(Dataset records begins)

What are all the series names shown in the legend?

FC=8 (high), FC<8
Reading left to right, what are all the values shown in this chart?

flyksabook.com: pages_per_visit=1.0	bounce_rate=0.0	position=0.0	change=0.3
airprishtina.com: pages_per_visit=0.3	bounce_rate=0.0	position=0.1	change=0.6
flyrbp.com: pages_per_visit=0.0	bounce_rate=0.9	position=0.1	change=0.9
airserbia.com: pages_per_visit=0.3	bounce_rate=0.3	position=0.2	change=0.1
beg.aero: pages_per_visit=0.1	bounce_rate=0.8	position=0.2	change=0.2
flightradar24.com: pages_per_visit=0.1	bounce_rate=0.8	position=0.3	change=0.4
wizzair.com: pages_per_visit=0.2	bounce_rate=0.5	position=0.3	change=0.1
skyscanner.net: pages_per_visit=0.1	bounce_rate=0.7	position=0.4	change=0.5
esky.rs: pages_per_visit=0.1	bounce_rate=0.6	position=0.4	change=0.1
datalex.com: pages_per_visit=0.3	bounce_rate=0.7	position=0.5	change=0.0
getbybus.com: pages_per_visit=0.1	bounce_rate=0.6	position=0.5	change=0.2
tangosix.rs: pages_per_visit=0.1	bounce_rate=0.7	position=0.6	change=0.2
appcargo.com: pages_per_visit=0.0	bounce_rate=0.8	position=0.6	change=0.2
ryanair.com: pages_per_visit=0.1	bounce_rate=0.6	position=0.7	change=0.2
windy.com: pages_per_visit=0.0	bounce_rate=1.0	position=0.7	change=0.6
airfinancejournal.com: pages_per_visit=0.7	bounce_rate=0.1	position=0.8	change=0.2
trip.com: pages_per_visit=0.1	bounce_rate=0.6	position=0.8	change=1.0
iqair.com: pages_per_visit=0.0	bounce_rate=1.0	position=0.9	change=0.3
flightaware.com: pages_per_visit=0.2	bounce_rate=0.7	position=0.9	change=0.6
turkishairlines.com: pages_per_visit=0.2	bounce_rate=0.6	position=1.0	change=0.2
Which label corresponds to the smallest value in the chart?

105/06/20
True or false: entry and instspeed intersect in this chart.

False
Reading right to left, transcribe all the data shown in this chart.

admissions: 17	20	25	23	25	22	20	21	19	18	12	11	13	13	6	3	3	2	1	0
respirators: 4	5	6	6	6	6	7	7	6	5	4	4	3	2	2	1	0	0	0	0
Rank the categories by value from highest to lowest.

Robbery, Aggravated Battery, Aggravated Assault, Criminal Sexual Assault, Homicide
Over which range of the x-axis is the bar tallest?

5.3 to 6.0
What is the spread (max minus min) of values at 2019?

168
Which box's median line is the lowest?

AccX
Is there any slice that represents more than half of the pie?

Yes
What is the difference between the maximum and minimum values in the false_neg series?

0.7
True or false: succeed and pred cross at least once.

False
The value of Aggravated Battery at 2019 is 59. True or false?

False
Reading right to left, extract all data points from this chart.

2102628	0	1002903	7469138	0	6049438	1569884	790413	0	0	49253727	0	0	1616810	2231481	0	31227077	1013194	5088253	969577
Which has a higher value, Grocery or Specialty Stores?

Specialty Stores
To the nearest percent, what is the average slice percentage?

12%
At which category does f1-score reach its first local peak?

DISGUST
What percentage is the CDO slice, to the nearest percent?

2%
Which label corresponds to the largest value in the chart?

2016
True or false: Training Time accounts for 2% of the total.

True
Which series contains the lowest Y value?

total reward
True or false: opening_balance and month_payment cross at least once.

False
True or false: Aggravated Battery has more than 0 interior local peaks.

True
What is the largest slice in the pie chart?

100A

(Dataset records ends)

== What is required ==
Locate each line in the records above that contains the string "than", and copy those lines. Treat case as significant.

== Response to this task ==
Is there any slice that represents more than half of the pie?
True or false: Aggravated Battery has more than 0 interior local peaks.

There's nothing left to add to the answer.